**Passage shown**
A Survey on Accelerated Mapreduce for Hadoop

Jyotindra Tiwari; Mahesh Pawar; Anjana Pandey

PDF Downloads: 1280

Open Access - Download full article:

A Survey on Accelerated Mapreduce for Hadoop

Jyotindra Tiwari^1*, Mahesh Pawar² and Anjana Pandey¹

¹School of Information Technology, RGPV, Airport Bypass Road, Gandhi Nagar, Bhopal, Madhya Pradesh 462036, India.

²Department of IT, UIT RGPV, Airport Bypass Road, Gandhi Nagar, Bhopal, Madhya Pradesh 462036, India.

Corresponding author Email: tiwarijyotindra@gmail.com

DOI : http://dx.doi.org/10.13005/ojcst/10.03.07

Article Publishing History
Article Received on : 13-May-17
Article Accepted on : 23-Jun-17
Article Published : 03 Jul 2017

Article Metrics

ABSTRACT:

Big Data is defined by 3Vs which stands for variety, volume and velocity. The volume of data is very huge, data exists in variety of file types and data grows very rapidly. Big data storage and processing has always been a big issue. Big data has become even more challenging to handle these days. To handle big data high performance techniques have been introduced. Several frameworks like Apache Hadoop has been introduced to process big data. Apache Hadoop provides map/reduce to process big data. But this map/reduce can be further accelerated. In this paper a survey has been performed for map/reduce acceleration and energy efficient computation in quick time.

KEYWORDS: Map Reduce; GPU computation; Open CL

Copy the following to cite this article:

Tiwari J, Pawar M, Pandey A. An Automated Complex Word Identification from Text: A Survey. Orient.J. Comp. Sci. and Technol;10(3)

**Exercise details**
Continue the survey on accelerating MapReduce for Hadoop from the point where it stops. The lines that come next have no connection to the survey article above.

Lines excerpted from a collection:

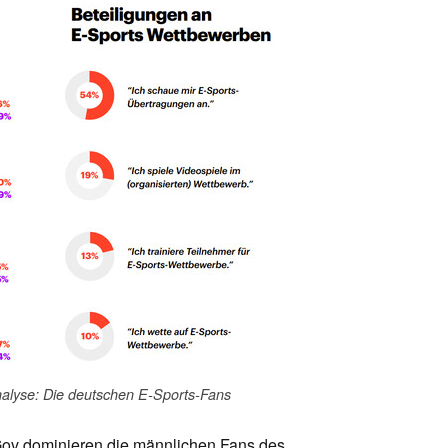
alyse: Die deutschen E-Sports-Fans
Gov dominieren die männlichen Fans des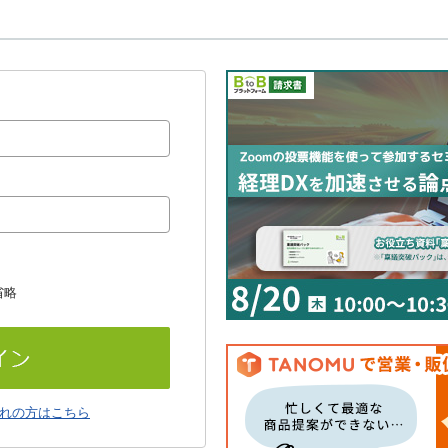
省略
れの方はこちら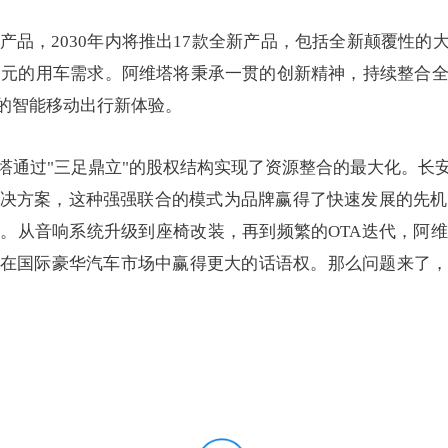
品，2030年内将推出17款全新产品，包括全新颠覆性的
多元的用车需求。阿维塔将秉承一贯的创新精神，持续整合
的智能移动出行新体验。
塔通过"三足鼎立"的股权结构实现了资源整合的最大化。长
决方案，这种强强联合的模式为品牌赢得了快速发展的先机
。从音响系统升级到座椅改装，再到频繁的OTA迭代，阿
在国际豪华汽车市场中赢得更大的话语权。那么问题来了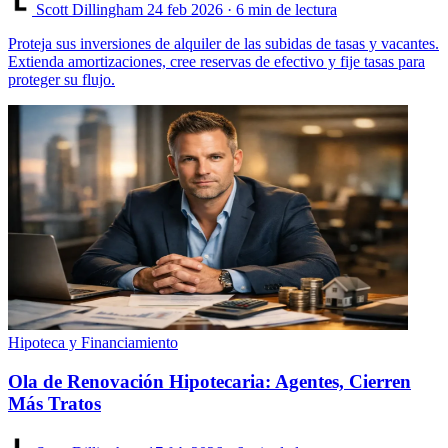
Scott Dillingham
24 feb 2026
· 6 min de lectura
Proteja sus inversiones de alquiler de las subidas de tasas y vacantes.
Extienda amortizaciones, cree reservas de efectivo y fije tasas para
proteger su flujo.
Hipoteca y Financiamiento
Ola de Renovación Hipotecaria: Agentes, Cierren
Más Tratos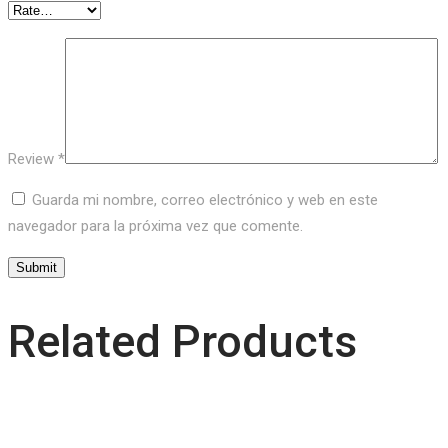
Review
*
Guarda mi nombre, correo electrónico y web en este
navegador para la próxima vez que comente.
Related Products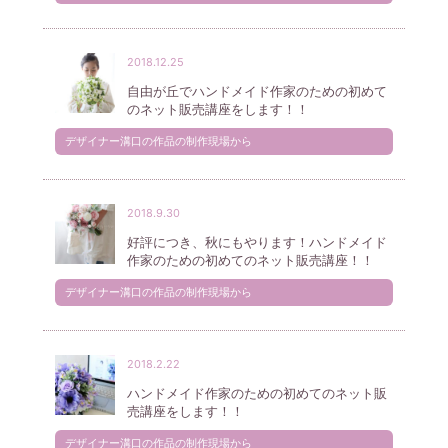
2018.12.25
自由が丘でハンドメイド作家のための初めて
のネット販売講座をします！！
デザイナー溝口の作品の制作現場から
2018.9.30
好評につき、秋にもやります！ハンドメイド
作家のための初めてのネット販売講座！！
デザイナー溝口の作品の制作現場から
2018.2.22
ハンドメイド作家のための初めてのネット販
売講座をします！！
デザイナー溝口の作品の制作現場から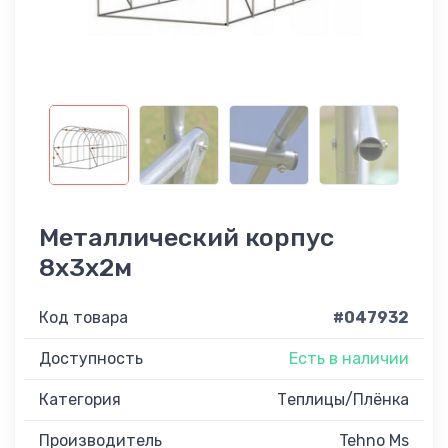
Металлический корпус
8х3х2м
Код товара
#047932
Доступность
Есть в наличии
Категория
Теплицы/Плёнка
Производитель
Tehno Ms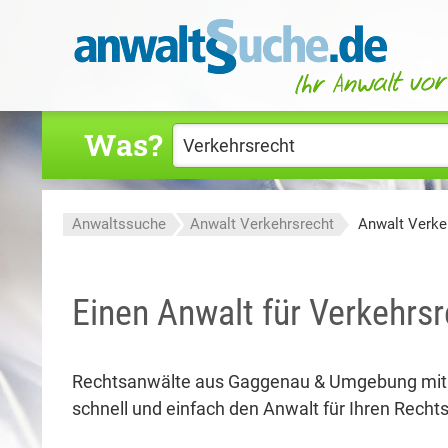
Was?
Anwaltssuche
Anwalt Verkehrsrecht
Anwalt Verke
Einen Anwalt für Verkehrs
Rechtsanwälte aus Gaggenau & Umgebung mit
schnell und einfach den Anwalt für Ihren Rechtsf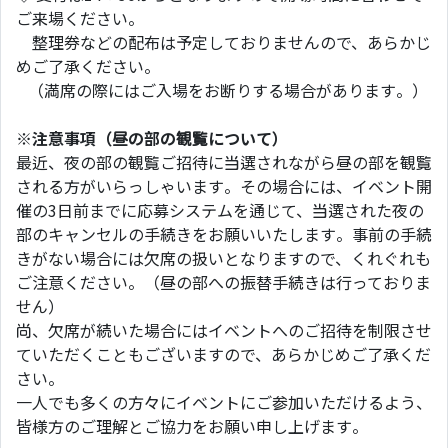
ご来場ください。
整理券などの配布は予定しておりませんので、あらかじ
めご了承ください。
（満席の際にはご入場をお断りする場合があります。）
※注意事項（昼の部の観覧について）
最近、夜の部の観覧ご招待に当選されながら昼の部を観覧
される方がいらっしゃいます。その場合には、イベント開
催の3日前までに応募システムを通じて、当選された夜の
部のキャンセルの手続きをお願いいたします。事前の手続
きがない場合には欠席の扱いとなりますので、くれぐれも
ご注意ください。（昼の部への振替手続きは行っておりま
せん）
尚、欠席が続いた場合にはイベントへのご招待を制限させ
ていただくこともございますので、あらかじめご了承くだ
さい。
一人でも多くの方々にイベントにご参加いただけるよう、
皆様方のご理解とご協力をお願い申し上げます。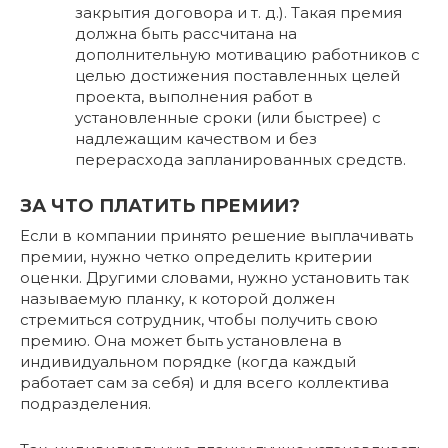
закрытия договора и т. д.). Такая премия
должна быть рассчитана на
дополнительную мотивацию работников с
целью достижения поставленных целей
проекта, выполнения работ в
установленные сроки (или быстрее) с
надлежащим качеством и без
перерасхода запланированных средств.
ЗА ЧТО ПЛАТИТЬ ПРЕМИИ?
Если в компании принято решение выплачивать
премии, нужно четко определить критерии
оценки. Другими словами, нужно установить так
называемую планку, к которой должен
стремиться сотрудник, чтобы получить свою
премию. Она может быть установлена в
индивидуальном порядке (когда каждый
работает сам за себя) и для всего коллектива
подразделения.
--
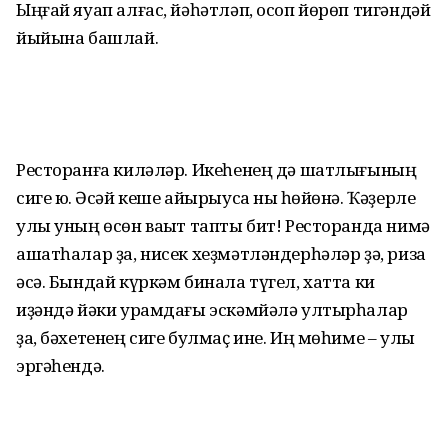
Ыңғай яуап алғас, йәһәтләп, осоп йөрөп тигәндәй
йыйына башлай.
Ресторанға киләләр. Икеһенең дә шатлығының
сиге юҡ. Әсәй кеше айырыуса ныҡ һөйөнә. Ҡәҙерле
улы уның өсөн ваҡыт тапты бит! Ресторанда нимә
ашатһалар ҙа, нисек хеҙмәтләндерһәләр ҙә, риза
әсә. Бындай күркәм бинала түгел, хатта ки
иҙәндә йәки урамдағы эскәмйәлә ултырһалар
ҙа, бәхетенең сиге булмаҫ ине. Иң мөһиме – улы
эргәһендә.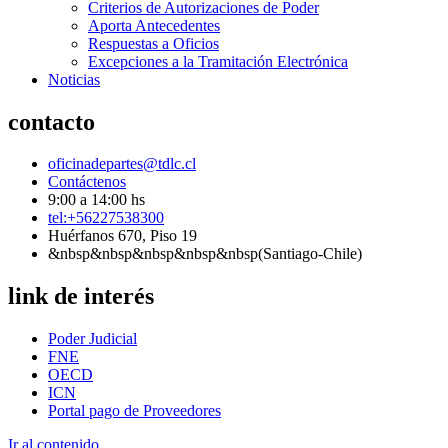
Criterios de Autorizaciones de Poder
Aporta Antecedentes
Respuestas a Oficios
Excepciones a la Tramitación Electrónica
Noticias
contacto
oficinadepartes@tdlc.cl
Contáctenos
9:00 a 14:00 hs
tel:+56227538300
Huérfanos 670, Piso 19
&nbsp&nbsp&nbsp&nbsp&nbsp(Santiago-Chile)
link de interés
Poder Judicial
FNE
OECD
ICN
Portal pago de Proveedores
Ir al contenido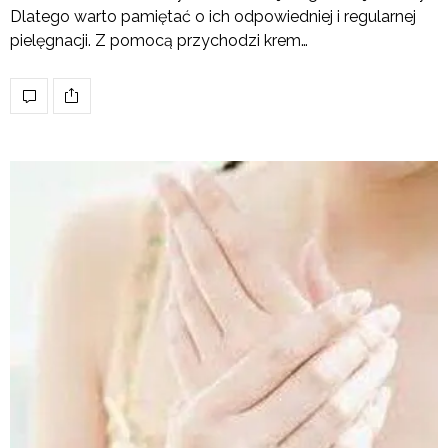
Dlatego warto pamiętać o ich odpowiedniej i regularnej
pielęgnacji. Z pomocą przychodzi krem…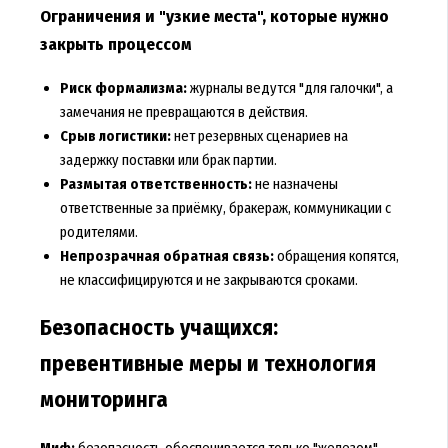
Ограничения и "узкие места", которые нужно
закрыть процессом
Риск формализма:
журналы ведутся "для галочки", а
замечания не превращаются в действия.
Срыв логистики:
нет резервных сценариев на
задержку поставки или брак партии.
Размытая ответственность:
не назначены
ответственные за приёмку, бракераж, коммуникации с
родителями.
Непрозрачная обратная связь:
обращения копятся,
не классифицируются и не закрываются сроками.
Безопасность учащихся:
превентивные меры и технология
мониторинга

**Answer space**
Copy the following to cite this URL:

Tiwari J, Pawar M, Pandey A. An Automated Complex Word Identification from Text: A Survey. Orient. J. Comp. Sci. and Technol;10(3). Available from: http://www.computerscijournal.org/?p=6205

Introduction

The amount of data generated in the digital world has grown rapidly in last few years. Storage and processing of this huge amount of data is a difficult task, yet an essential one. Various efforts are being made to store and process this huge information in a quick and efficient way. Thus, there is a need of an efficient and robust framework to handle such a huge quantity of data. One such framework is Hadoop MapReduce which has picked up importance in the recent couple of years for storage and processing of big data. It is a framework for parallel processing of big data in distributed environment. It is open source, written in java, uses commodity hardware and supports MapReduce for distributed processing. It is the framework which provides the environment where data is stored and process across the cluster of computational units. It gives scalable, economical and less demanding approach for parallel processing of information on large computational units.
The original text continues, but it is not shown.